DATASET EXCERPTS START
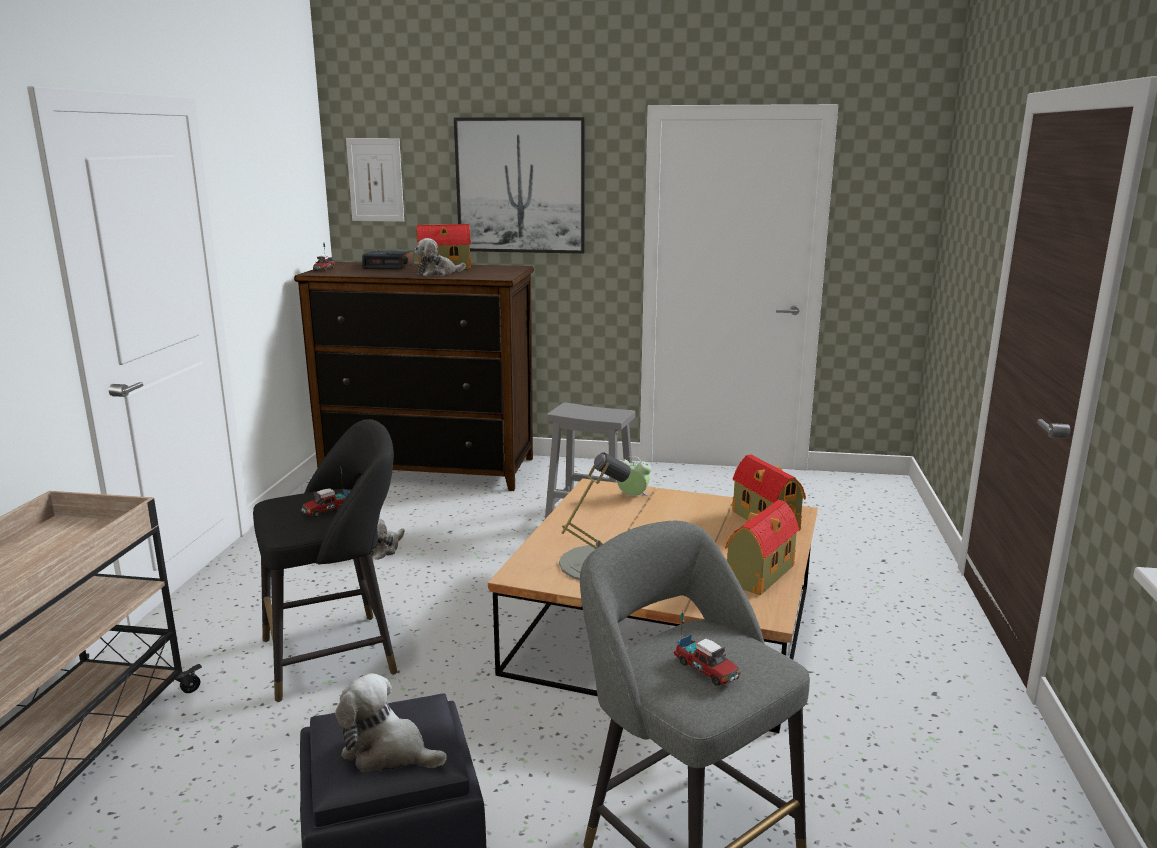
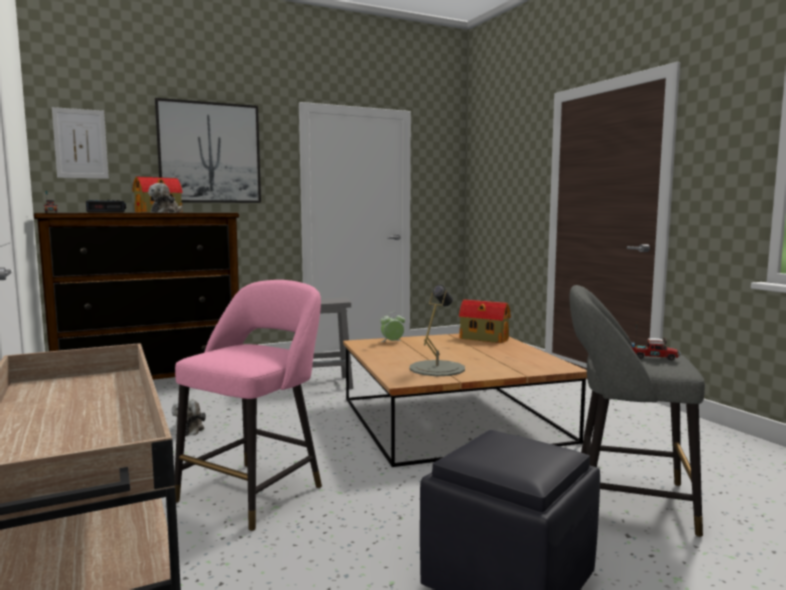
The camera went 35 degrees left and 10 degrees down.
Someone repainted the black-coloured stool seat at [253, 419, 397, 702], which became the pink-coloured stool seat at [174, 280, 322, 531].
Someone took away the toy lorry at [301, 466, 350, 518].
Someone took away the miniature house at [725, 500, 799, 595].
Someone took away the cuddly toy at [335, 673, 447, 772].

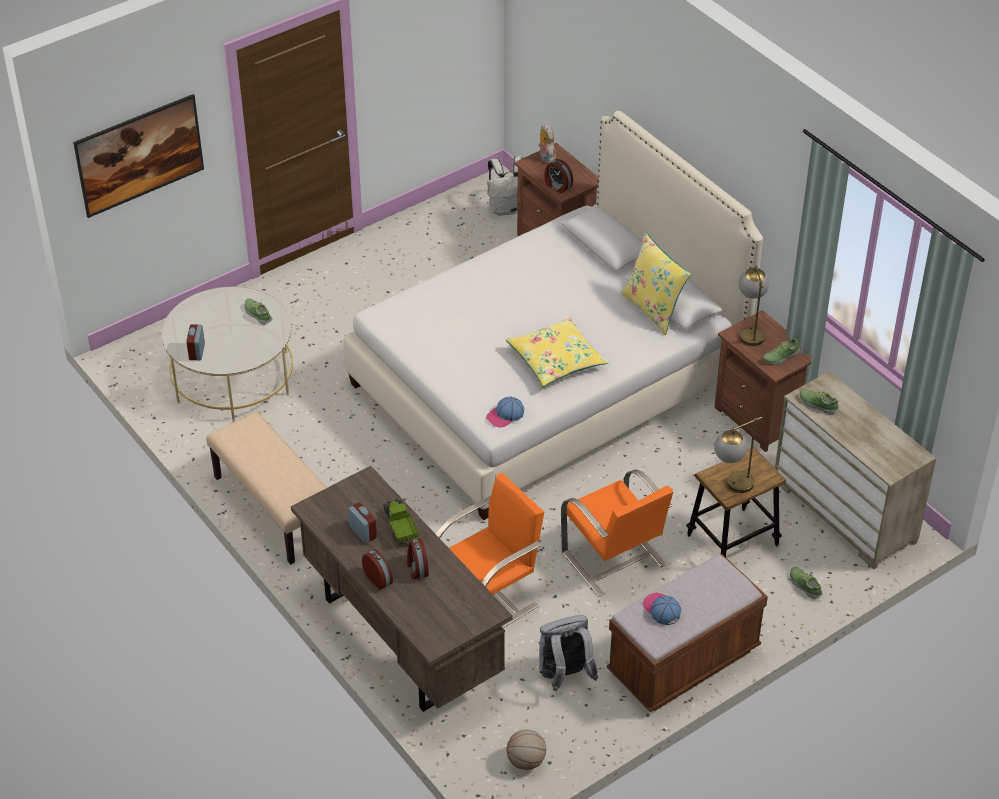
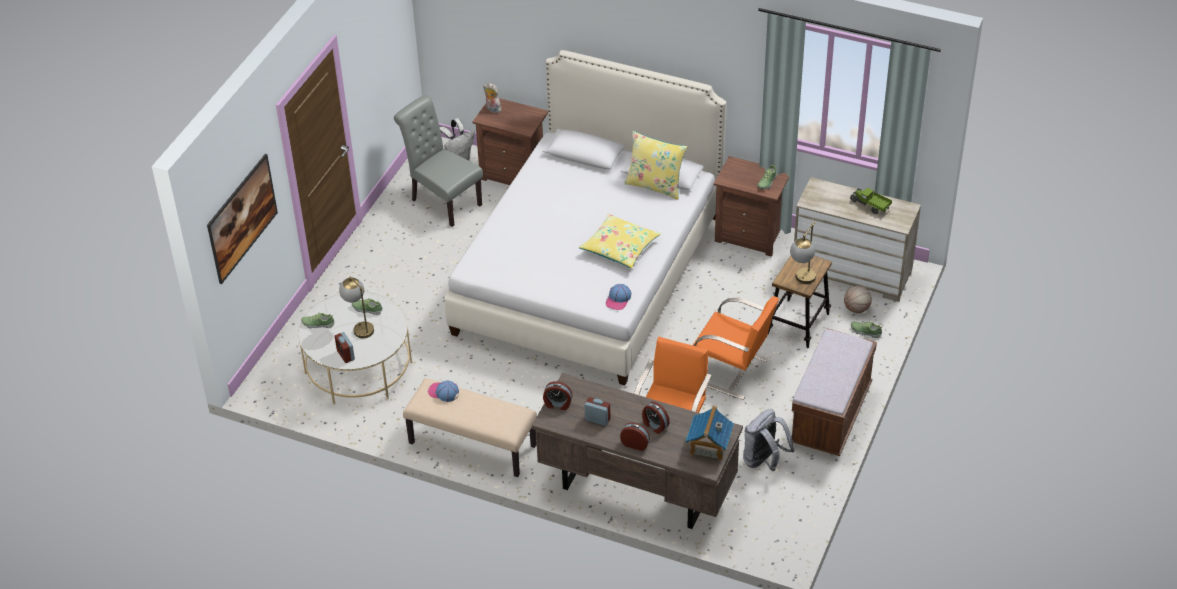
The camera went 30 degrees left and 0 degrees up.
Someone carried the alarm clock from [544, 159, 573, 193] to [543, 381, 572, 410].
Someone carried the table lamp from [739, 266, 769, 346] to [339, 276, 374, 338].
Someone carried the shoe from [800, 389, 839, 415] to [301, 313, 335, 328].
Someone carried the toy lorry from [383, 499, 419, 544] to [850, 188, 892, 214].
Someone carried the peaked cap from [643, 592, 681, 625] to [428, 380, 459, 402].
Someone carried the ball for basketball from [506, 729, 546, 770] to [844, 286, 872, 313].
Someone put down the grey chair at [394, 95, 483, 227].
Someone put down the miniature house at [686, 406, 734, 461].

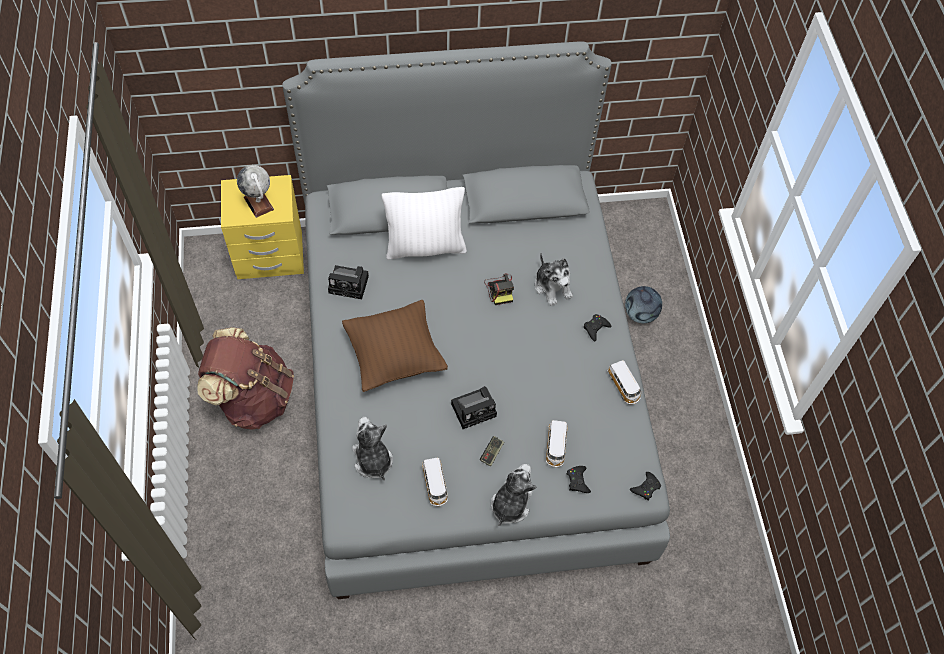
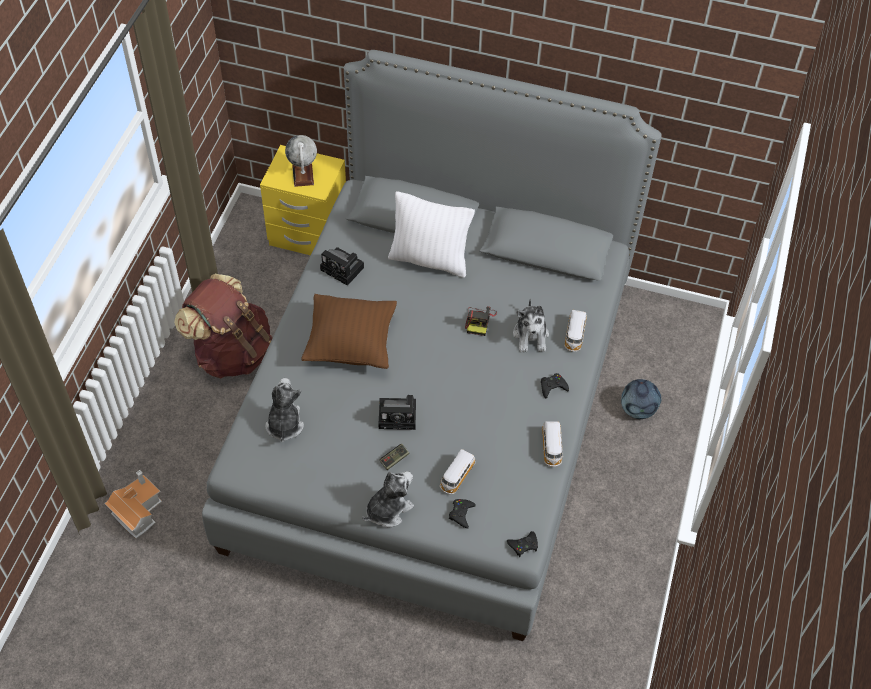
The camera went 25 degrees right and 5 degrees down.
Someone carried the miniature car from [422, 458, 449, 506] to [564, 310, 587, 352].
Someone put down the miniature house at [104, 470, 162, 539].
DATASET EXCERPTS END
◆ INSTRUCTIONS FOR THE TASK: All records above are to be repeated exactly, with the images left out.

◆ WRITTEN RESPONSE:
The camera went 35 degrees left and 10 degrees down.
Someone repainted the black-coloured stool seat at [253, 419, 397, 702], which became the pink-coloured stool seat at [174, 280, 322, 531].
Someone took away the toy lorry at [301, 466, 350, 518].
Someone took away the miniature house at [725, 500, 799, 595].
Someone took away the cuddly toy at [335, 673, 447, 772].

The camera went 30 degrees left and 0 degrees up.
Someone carried the alarm clock from [544, 159, 573, 193] to [543, 381, 572, 410].
Someone carried the table lamp from [739, 266, 769, 346] to [339, 276, 374, 338].
Someone carried the shoe from [800, 389, 839, 415] to [301, 313, 335, 328].
Someone carried the toy lorry from [383, 499, 419, 544] to [850, 188, 892, 214].
Someone carried the peaked cap from [643, 592, 681, 625] to [428, 380, 459, 402].
Someone carried the ball for basketball from [506, 729, 546, 770] to [844, 286, 872, 313].
Someone put down the grey chair at [394, 95, 483, 227].
Someone put down the miniature house at [686, 406, 734, 461].

The camera went 25 degrees right and 5 degrees down.
Someone carried the miniature car from [422, 458, 449, 506] to [564, 310, 587, 352].
Someone put down the miniature house at [104, 470, 162, 539].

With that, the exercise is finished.